The wheels of the Mitsubishi crunched over smashed soda-pop cans. To the side of the wide expressway, the driver of a truck argued with a bleeding man who leaned against a smashed Volkswagen. The truck driver pointed to his spilled load of soda-pop cases, then shouted into the face of the injured man.
"The joys of the big city," Lyons commented to Vato.
Vato nodded. He leaned forward and spoke in Spanish to Coral. Then Vato turned to Lyons. "We will be there soon."
Coral had called associates from the Ochoa Gang and negotiated for the use of an auto-repair garage in the slums of Colonia Netzahualcoyotl. He had told them he needed a place to park two vans of contraband "from the north," videotape recorders and videocassettes of American and European pornography. The auto garage would allow the group to arrive and depart without being seen on the street.
Riding through the city, Lyons watched the unending urban sprawl float past. He began to doubt the wisdom of searching the Mexican capital for the headquarters of the International.
On maps, Mexico City looked like yet another of the world's largest cosmopolitan cities.
Back in the isolation of the Sierra Madre of Sonora, Lyons had thought they could search the city. After all, his partners spoke Spanish. They had Mexican allies. They had taken a fascist colonel prisoner. And Lyons himself had lived most of his life in the second largest Mexican city: Los Angeles, California.
As a detective with the Los Angeles Police Department, Lyons had operated in Mexican communities. He had searched for felons in the barrios of Los Angeles and he'd found the criminals. He expected to do the same in Mexico City.
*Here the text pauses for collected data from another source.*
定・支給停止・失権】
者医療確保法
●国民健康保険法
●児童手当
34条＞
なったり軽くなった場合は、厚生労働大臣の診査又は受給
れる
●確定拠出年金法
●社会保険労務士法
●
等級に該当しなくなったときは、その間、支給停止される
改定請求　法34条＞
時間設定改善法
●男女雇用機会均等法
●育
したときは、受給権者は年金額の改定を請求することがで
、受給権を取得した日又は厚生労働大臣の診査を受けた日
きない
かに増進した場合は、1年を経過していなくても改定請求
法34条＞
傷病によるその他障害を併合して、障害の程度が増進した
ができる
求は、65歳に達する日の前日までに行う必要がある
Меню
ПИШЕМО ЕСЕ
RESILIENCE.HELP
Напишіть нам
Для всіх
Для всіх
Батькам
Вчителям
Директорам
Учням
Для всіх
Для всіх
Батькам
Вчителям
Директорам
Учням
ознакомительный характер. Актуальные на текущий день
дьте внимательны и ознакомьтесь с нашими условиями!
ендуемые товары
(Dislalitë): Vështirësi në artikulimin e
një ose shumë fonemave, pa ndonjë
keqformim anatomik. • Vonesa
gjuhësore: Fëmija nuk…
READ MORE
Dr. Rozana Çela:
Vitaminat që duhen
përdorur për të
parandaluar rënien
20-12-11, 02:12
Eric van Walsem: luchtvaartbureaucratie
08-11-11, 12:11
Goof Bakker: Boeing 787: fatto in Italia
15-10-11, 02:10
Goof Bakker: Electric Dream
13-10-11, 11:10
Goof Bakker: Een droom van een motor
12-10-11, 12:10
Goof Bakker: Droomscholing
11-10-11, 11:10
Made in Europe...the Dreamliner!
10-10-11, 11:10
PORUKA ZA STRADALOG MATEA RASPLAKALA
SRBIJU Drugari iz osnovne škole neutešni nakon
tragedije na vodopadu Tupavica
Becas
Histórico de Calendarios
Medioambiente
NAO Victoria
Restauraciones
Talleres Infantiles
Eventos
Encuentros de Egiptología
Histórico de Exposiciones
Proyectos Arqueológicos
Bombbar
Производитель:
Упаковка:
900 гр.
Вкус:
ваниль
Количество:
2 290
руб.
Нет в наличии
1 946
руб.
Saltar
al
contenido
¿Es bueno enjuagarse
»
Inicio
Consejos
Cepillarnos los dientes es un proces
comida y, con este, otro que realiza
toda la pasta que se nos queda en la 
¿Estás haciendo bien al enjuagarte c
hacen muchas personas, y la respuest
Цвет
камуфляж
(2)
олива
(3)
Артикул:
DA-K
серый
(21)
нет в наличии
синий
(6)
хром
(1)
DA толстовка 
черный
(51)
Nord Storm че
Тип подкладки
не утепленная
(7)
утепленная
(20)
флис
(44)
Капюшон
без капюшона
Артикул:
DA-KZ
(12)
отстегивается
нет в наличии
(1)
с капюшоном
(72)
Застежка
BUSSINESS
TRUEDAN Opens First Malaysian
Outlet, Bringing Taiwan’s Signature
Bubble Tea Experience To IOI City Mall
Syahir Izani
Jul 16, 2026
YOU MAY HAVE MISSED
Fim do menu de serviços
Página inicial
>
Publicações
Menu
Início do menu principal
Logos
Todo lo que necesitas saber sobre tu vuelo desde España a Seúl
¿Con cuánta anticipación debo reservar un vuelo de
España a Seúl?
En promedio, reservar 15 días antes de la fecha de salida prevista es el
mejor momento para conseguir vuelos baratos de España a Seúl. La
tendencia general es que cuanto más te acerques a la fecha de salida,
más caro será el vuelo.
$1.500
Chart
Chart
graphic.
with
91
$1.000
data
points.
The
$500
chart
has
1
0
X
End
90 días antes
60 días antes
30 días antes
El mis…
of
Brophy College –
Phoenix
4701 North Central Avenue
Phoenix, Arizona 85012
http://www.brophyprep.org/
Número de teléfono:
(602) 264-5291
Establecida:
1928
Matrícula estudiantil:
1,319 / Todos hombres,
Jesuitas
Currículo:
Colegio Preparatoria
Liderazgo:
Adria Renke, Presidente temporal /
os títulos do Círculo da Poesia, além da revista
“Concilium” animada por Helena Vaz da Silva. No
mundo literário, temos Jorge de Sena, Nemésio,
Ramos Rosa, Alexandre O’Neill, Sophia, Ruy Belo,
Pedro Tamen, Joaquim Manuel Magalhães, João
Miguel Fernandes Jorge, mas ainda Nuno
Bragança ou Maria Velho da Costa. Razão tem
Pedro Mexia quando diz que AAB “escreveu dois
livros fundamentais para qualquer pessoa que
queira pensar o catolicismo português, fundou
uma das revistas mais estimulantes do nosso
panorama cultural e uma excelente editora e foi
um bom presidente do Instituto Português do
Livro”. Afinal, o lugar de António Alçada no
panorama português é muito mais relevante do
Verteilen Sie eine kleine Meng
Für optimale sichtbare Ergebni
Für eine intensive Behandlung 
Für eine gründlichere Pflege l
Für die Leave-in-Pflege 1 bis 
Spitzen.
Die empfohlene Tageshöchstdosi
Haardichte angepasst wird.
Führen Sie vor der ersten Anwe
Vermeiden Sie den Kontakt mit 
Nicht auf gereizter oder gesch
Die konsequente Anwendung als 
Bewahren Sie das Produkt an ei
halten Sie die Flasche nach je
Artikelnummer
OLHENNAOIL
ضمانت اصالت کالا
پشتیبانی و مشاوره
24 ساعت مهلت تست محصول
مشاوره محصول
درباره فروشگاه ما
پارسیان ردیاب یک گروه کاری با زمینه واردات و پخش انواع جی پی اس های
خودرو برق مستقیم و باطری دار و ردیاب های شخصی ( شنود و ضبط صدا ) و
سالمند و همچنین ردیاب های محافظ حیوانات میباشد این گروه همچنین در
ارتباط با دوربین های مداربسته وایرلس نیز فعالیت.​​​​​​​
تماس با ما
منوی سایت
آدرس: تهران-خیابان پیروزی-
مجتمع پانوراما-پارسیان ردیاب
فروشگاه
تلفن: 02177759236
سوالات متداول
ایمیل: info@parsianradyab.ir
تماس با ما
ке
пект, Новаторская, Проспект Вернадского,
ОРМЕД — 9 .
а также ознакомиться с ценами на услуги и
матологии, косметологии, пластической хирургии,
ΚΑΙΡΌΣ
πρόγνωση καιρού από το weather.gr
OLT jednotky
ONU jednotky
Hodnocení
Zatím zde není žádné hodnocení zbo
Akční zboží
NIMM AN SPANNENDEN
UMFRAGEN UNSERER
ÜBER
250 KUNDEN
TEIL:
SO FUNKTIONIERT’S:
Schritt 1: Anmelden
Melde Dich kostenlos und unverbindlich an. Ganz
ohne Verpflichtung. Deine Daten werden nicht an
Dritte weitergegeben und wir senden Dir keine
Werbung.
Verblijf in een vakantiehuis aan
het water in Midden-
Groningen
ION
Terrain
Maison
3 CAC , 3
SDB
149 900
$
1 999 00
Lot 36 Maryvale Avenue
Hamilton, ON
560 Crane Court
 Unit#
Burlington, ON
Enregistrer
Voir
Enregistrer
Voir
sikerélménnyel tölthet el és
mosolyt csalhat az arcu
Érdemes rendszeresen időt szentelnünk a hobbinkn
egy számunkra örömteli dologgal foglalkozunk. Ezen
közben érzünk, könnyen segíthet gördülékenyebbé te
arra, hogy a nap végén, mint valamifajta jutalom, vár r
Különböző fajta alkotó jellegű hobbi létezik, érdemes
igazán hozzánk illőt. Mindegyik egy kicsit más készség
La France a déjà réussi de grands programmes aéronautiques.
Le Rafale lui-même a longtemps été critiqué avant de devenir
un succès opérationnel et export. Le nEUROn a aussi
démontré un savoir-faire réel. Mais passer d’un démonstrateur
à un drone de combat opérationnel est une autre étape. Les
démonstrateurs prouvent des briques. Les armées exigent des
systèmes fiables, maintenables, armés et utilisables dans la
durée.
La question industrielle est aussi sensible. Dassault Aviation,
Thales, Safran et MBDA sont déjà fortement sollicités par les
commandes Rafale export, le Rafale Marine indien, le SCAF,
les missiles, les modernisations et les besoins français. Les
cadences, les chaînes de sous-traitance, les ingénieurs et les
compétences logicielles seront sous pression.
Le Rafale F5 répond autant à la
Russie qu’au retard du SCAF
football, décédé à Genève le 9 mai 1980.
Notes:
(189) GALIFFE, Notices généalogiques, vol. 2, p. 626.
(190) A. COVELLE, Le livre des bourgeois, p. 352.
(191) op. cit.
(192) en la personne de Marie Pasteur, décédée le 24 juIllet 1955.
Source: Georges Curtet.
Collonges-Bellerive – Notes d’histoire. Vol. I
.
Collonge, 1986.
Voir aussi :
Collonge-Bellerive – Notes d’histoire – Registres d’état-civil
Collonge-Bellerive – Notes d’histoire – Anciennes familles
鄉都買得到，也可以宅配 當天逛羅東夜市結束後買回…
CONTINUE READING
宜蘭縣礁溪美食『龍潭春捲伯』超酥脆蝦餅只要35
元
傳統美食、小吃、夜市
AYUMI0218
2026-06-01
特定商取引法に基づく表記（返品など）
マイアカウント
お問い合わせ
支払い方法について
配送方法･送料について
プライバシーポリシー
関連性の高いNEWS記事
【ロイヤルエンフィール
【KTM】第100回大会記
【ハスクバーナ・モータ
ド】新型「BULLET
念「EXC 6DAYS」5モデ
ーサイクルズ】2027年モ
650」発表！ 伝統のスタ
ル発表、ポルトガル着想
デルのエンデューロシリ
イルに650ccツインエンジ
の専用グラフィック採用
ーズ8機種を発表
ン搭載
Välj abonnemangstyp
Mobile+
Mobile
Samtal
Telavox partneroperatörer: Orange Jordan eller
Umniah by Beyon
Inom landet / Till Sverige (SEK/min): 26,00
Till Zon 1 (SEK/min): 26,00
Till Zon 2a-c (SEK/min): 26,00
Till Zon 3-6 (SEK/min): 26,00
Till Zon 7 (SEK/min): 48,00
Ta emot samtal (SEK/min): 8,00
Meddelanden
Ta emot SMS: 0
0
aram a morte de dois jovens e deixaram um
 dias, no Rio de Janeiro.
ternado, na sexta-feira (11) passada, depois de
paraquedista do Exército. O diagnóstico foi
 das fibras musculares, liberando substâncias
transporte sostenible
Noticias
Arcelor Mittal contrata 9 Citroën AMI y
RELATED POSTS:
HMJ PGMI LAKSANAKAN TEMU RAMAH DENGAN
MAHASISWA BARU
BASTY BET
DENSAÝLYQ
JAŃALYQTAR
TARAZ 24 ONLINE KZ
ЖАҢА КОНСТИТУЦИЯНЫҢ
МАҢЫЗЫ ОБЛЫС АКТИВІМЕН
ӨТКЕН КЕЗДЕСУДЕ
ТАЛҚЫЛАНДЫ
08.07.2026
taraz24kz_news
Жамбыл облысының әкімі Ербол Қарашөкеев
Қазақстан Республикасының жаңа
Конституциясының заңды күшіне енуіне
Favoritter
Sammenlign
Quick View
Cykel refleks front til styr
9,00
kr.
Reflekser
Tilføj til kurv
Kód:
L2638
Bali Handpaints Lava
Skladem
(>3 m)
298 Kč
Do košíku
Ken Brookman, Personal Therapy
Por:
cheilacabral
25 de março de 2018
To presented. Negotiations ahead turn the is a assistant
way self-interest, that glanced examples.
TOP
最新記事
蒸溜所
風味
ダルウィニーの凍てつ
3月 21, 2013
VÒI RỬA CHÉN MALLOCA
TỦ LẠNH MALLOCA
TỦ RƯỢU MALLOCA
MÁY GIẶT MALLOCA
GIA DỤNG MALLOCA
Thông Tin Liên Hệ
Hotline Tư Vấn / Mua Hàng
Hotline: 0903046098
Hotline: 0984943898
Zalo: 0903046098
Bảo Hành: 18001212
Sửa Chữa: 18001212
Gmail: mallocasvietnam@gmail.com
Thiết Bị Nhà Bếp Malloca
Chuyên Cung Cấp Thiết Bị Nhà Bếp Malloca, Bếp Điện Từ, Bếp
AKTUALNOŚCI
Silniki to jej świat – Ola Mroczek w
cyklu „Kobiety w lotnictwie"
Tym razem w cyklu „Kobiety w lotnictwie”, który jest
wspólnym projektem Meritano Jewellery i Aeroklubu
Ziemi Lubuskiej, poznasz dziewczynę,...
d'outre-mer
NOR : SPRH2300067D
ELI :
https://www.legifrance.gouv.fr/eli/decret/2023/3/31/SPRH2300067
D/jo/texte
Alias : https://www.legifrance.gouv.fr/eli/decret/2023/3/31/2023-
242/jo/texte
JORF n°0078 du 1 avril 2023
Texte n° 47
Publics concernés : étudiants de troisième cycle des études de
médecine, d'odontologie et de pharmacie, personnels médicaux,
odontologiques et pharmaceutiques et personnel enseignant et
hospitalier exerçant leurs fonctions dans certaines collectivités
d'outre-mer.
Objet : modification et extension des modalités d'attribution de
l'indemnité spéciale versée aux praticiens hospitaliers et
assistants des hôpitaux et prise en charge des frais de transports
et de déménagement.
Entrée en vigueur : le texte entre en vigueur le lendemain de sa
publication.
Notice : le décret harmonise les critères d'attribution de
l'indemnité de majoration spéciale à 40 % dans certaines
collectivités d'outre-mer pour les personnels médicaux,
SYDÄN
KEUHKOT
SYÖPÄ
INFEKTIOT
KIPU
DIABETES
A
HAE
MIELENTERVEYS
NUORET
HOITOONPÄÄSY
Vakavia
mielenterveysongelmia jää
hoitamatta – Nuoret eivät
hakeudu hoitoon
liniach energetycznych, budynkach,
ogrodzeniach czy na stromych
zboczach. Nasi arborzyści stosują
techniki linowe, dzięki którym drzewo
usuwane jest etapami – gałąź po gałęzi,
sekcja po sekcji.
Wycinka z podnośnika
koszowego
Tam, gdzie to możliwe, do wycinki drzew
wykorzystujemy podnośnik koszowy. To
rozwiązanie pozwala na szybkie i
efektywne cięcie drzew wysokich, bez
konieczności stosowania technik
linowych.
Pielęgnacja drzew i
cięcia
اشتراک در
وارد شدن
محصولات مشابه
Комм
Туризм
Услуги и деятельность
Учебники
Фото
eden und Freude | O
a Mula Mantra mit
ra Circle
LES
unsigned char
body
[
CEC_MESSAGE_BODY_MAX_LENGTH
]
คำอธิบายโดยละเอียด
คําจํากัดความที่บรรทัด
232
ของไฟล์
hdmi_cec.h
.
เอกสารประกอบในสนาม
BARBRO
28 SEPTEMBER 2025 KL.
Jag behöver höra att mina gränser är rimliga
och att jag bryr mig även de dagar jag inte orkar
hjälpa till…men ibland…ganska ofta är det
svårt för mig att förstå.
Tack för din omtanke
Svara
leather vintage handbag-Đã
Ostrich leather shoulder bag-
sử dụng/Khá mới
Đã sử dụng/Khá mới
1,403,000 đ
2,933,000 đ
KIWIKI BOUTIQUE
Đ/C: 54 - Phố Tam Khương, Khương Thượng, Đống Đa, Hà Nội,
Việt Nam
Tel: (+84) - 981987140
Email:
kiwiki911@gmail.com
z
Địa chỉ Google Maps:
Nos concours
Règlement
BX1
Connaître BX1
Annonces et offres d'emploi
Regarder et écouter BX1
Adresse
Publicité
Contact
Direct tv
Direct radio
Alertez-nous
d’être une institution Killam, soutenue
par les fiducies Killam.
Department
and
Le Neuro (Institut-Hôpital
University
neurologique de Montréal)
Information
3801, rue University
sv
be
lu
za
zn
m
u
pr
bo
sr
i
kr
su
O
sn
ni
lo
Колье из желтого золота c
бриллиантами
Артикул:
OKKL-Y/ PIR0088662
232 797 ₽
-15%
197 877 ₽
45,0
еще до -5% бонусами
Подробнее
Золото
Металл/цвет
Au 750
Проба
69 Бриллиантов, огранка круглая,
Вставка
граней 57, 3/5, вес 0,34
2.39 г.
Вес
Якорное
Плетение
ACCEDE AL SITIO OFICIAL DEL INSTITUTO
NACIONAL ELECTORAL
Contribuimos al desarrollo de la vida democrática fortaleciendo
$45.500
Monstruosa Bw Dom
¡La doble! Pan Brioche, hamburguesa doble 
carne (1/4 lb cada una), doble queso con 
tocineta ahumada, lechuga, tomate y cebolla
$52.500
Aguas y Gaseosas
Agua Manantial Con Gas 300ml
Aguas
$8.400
But the street map of the city, mere lines and colors printed on paper, did not communicate the unimaginable scale of the capital of Mexico. Tourist guidebooks gave the population as fourteen million. Unofficially, the Mexican government estimated that at least eighteen million people lived in the metropolitan center and the satellite cities. In fact, the Mexican government did not know how many millions lived in the vast city.
But going there had avoided an assault on the stronghold of the International's forces in northwest Mexico. Los Guerreros Blancos and the corrupt International Group of the Mexican Army maintained an army with modern weapons and communications at Rancho Cortez.
An attack on a military base with a force of teenagers and out-of-work gangsters would have risked pointless death.
In contrast, a surprise attack on the Mexico City offices of the American Reich seemed cunning yet obvious.